EXERCISE: Retype every line of the listing below, keeping each field name and value unchanged and in the same order.

SOURCE RECORDS:
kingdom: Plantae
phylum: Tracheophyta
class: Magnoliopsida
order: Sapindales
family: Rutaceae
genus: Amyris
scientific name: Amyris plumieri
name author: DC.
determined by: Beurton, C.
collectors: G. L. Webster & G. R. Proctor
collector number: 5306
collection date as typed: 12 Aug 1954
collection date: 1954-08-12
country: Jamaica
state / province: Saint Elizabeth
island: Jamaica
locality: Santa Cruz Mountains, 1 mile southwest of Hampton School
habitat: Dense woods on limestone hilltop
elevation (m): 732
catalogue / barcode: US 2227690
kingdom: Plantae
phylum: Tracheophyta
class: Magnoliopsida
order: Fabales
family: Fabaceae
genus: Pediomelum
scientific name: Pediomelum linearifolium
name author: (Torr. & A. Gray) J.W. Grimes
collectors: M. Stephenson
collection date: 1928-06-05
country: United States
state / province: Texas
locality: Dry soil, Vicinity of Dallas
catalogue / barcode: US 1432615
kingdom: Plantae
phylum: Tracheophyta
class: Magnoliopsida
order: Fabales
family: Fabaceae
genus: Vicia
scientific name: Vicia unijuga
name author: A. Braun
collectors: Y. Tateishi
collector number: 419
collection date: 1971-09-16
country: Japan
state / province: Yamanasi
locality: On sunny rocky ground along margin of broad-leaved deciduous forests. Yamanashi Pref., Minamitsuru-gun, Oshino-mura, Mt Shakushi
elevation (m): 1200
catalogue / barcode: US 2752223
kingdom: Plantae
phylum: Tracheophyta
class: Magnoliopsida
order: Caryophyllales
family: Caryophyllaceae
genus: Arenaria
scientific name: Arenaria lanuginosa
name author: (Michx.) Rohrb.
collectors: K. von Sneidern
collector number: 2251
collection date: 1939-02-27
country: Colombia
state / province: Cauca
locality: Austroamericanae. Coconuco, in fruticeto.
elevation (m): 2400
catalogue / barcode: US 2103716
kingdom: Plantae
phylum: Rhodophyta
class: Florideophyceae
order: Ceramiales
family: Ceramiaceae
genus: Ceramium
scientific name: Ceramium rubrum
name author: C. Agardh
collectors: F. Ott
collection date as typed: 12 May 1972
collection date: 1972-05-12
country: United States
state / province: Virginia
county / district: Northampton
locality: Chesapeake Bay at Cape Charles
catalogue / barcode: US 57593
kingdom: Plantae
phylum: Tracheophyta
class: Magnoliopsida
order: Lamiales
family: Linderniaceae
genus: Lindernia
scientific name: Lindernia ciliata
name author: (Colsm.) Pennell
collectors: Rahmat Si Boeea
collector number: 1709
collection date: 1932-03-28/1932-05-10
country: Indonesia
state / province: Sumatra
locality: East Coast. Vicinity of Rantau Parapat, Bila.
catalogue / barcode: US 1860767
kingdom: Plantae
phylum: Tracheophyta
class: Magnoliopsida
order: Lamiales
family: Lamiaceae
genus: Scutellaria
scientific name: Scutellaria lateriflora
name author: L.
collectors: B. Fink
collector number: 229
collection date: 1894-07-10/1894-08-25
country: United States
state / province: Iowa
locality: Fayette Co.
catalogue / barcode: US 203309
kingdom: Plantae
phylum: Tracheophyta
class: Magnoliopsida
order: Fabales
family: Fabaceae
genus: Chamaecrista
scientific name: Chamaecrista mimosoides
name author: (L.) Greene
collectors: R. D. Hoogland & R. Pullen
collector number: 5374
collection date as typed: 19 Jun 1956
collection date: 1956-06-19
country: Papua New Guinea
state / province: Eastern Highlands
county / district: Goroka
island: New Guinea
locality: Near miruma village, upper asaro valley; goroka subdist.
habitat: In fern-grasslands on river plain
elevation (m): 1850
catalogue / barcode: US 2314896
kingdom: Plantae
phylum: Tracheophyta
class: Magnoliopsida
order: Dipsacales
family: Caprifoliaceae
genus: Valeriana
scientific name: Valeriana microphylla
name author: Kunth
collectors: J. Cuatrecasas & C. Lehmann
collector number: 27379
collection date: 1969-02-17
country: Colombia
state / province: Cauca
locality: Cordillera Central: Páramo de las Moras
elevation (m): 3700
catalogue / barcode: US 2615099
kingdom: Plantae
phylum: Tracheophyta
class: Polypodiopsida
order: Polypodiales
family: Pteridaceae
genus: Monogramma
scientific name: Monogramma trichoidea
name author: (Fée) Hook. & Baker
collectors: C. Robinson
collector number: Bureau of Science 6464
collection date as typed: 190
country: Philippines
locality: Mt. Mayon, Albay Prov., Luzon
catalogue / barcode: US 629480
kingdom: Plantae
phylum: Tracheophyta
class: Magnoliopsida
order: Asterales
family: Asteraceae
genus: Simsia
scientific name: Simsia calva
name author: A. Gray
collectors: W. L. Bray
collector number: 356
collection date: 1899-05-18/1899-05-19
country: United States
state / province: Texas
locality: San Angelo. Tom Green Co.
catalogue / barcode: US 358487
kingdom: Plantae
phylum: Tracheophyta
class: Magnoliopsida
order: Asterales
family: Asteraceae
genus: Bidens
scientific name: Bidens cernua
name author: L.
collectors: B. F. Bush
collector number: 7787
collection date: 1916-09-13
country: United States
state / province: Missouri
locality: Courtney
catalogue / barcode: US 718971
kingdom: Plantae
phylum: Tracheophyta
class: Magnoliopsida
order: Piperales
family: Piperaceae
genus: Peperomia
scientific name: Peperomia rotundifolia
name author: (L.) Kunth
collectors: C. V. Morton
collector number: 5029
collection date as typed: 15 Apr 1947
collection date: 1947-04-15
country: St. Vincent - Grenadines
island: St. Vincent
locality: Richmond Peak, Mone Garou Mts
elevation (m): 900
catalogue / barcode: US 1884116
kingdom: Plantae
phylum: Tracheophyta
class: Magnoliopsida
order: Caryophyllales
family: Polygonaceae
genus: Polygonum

RIGHT ANSWER:
kingdom: Plantae
phylum: Tracheophyta
class: Magnoliopsida
order: Sapindales
family: Rutaceae
genus: Amyris
scientific name: Amyris plumieri
name author: DC.
determined by: Beurton, C.
collectors: G. L. Webster & G. R. Proctor
collector number: 5306
collection date as typed: 12 Aug 1954
collection date: 1954-08-12
country: Jamaica
state / province: Saint Elizabeth
island: Jamaica
locality: Santa Cruz Mountains, 1 mile southwest of Hampton School
habitat: Dense woods on limestone hilltop
elevation (m): 732
catalogue / barcode: US 2227690
kingdom: Plantae
phylum: Tracheophyta
class: Magnoliopsida
order: Fabales
family: Fabaceae
genus: Pediomelum
scientific name: Pediomelum linearifolium
name author: (Torr. & A. Gray) J.W. Grimes
collectors: M. Stephenson
collection date: 1928-06-05
country: United States
state / province: Texas
locality: Dry soil, Vicinity of Dallas
catalogue / barcode: US 1432615
kingdom: Plantae
phylum: Tracheophyta
class: Magnoliopsida
order: Fabales
family: Fabaceae
genus: Vicia
scientific name: Vicia unijuga
name author: A. Braun
collectors: Y. Tateishi
collector number: 419
collection date: 1971-09-16
country: Japan
state / province: Yamanasi
locality: On sunny rocky ground along margin of broad-leaved deciduous forests. Yamanashi Pref., Minamitsuru-gun, Oshino-mura, Mt Shakushi
elevation (m): 1200
catalogue / barcode: US 2752223
kingdom: Plantae
phylum: Tracheophyta
class: Magnoliopsida
order: Caryophyllales
family: Caryophyllaceae
genus: Arenaria
scientific name: Arenaria lanuginosa
name author: (Michx.) Rohrb.
collectors: K. von Sneidern
collector number: 2251
collection date: 1939-02-27
country: Colombia
state / province: Cauca
locality: Austroamericanae. Coconuco, in fruticeto.
elevation (m): 2400
catalogue / barcode: US 2103716
kingdom: Plantae
phylum: Rhodophyta
class: Florideophyceae
order: Ceramiales
family: Ceramiaceae
genus: Ceramium
scientific name: Ceramium rubrum
name author: C. Agardh
collectors: F. Ott
collection date as typed: 12 May 1972
collection date: 1972-05-12
country: United States
state / province: Virginia
county / district: Northampton
locality: Chesapeake Bay at Cape Charles
catalogue / barcode: US 57593
kingdom: Plantae
phylum: Tracheophyta
class: Magnoliopsida
order: Lamiales
family: Linderniaceae
genus: Lindernia
scientific name: Lindernia ciliata
name author: (Colsm.) Pennell
collectors: Rahmat Si Boeea
collector number: 1709
collection date: 1932-03-28/1932-05-10
country: Indonesia
state / province: Sumatra
locality: East Coast. Vicinity of Rantau Parapat, Bila.
catalogue / barcode: US 1860767
kingdom: Plantae
phylum: Tracheophyta
class: Magnoliopsida
order: Lamiales
family: Lamiaceae
genus: Scutellaria
scientific name: Scutellaria lateriflora
name author: L.
collectors: B. Fink
collector number: 229
collection date: 1894-07-10/1894-08-25
country: United States
state / province: Iowa
locality: Fayette Co.
catalogue / barcode: US 203309
kingdom: Plantae
phylum: Tracheophyta
class: Magnoliopsida
order: Fabales
family: Fabaceae
genus: Chamaecrista
scientific name: Chamaecrista mimosoides
name author: (L.) Greene
collectors: R. D. Hoogland & R. Pullen
collector number: 5374
collection date as typed: 19 Jun 1956
collection date: 1956-06-19
country: Papua New Guinea
state / province: Eastern Highlands
county / district: Goroka
island: New Guinea
locality: Near miruma village, upper asaro valley; goroka subdist.
habitat: In fern-grasslands on river plain
elevation (m): 1850
catalogue / barcode: US 2314896
kingdom: Plantae
phylum: Tracheophyta
class: Magnoliopsida
order: Dipsacales
family: Caprifoliaceae
genus: Valeriana
scientific name: Valeriana microphylla
name author: Kunth
collectors: J. Cuatrecasas & C. Lehmann
collector number: 27379
collection date: 1969-02-17
country: Colombia
state / province: Cauca
locality: Cordillera Central: Páramo de las Moras
elevation (m): 3700
catalogue / barcode: US 2615099
kingdom: Plantae
phylum: Tracheophyta
class: Polypodiopsida
order: Polypodiales
family: Pteridaceae
genus: Monogramma
scientific name: Monogramma trichoidea
name author: (Fée) Hook. & Baker
collectors: C. Robinson
collector number: Bureau of Science 6464
collection date as typed: 190
country: Philippines
locality: Mt. Mayon, Albay Prov., Luzon
catalogue / barcode: US 629480
kingdom: Plantae
phylum: Tracheophyta
class: Magnoliopsida
order: Asterales
family: Asteraceae
genus: Simsia
scientific name: Simsia calva
name author: A. Gray
collectors: W. L. Bray
collector number: 356
collection date: 1899-05-18/1899-05-19
country: United States
state / province: Texas
locality: San Angelo. Tom Green Co.
catalogue / barcode: US 358487
kingdom: Plantae
phylum: Tracheophyta
class: Magnoliopsida
order: Asterales
family: Asteraceae
genus: Bidens
scientific name: Bidens cernua
name author: L.
collectors: B. F. Bush
collector number: 7787
collection date: 1916-09-13
country: United States
state / province: Missouri
locality: Courtney
catalogue / barcode: US 718971
kingdom: Plantae
phylum: Tracheophyta
class: Magnoliopsida
order: Piperales
family: Piperaceae
genus: Peperomia
scientific name: Peperomia rotundifolia
name author: (L.) Kunth
collectors: C. V. Morton
collector number: 5029
collection date as typed: 15 Apr 1947
collection date: 1947-04-15
country: St. Vincent - Grenadines
island: St. Vincent
locality: Richmond Peak, Mone Garou Mts
elevation (m): 900
catalogue / barcode: US 1884116
kingdom: Plantae
phylum: Tracheophyta
class: Magnoliopsida
order: Caryophyllales
family: Polygonaceae
genus: Polygonum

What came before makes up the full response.